I am a bad blogger, or rather, a bad poster. I am constantly thinking up posts but they seldom get any farther than my head, usually as I lie awake in the middle of the night. Perhaps I need to keep my laptop closer to my bed and just reach for it when those ideas strike me. It’s a thought. Of course, I have many many thoughts. Which is why I don’t sleep. Most of my thoughts are really pointless. The other night all I could do was remember the plots of various movies, from popular flicks like The Breakfast Club to more obscure things like Buckaroo Banzai. I have seen both of these many times, and should know them by heart, but something kept tripping me up, and I’d get events out of sequence, or a line of dialogue wrong, and so it was hours before I fell asleep again. Woke up the next morning singing “Don’t You Forget About Me” and wanting to call everyone monkey-boy.
I am glad this summer is over, and not only because I am ready for sweater weather again. With the change of seasons, I am hoping things will improve for my family. It’s been a rough month, with bad news about a family member’s health, a job loss, and the continuation of money and health issues that have plagued some of us all year.
Yes, there has been good news: a new baby, the first great-great-grandchild, a healthy, beautiful boy! Max turned ten, a tall, gangly, handsome, smart boy, who is totally a boy. He is currently enamored of all things gross, and wants to be a genius scientist when he grows up. I bet he’ll do it, too.

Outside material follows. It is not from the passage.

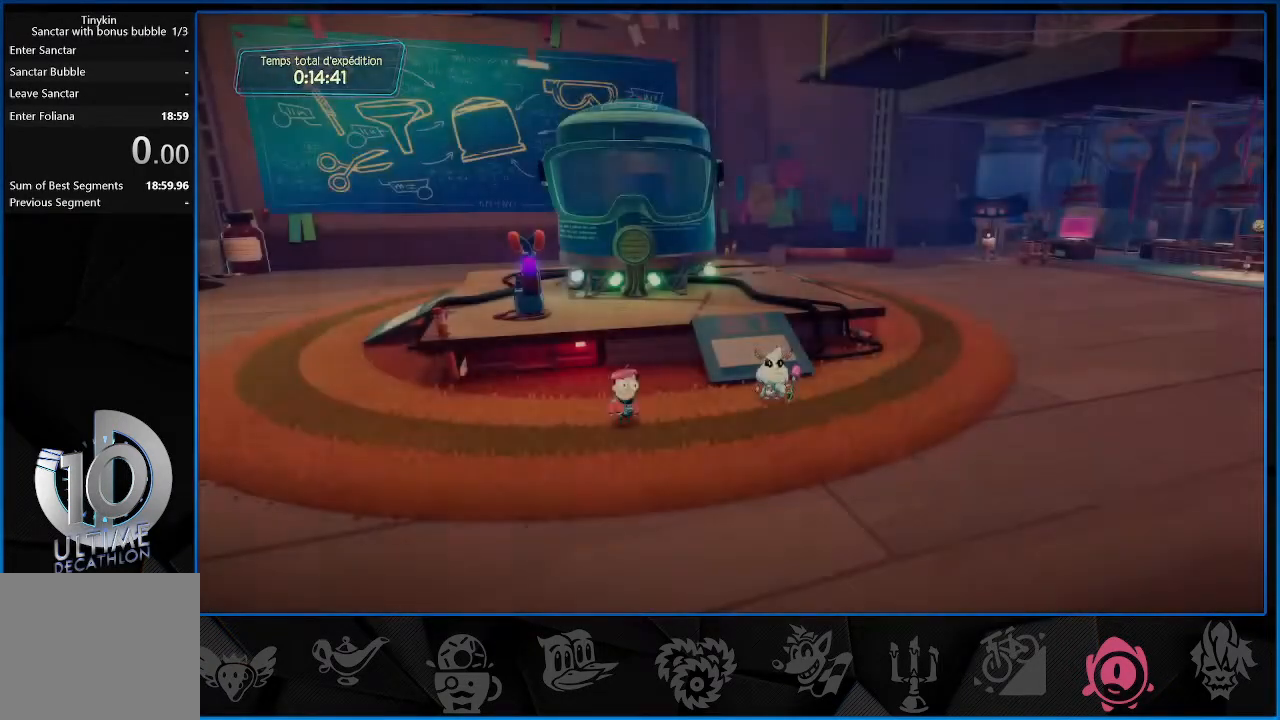
{"buttons": ["CROSS"], "left_stick": "center", "right_stick": "center", "events": [[17, "CROSS", "up"], [67, "CROSS", "down"], [133, "CROSS", "up"], [200, "CROSS", "down"], [267, "CROSS", "up"], [333, "CROSS", "down"], [400, "CROSS", "up"], [450, "CROSS", "down"]]}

As for me, well, that’s a whole other kettle of fish. In June I discovered that one of the medications I’d been on for almost 3 years (to help with insomnia and chronic migraine) has one great big side effect that nobody mentioned: weight gain. My doctor finally mentioned this after noticing that I’ve gained nearly 40 pounds in the last 2 years, and I was appalled that she had given me a medication with this known side effect, knowing my history of weight issues! So I went off the med, lost a few pounds right away and none since. Of course, I also have had to deal with the return of the evil chronic migraine, which is not fun at all. It is pretty much the exact opposite of fun…Pain every day, all day, just there, no matter what I do or don’t do. Most days it’s just a dull ache, but some times, my entire head feels as if Rocky has been using it for practice.
I am learning new ways to deal with pain, such as meditation (which I’ve been trying for a long time, to help with sleep issues), various exercises, and reflexology. I have an appointment with a migraine specialist, as well as a chiropractor and an acupuncturist, and next week I start yoga classes. Watching what I eat & drink, too. Trying to limit my screen time, which is the most difficult thing for me, since I do love my online time, and most of my books these days are eBooks! Either way, I will work it out!
One more big change. I am attempting to begin dating again. Which is weird. Dating was always weird for me, just because I am weird. This is weird because, well, I’m a 45-year-old woman, without a career, who lives at home with her parents. Yes, I am a catch! I keep wondering if I should cut prospective dates a bit of slack, seeing as my stats aren’t all that great. Then I realize, once again, that these three things are not who I am, and I deserve a good man. He will be getting a prize, so he’d damn well better deserve it! Keep your fingers crossed!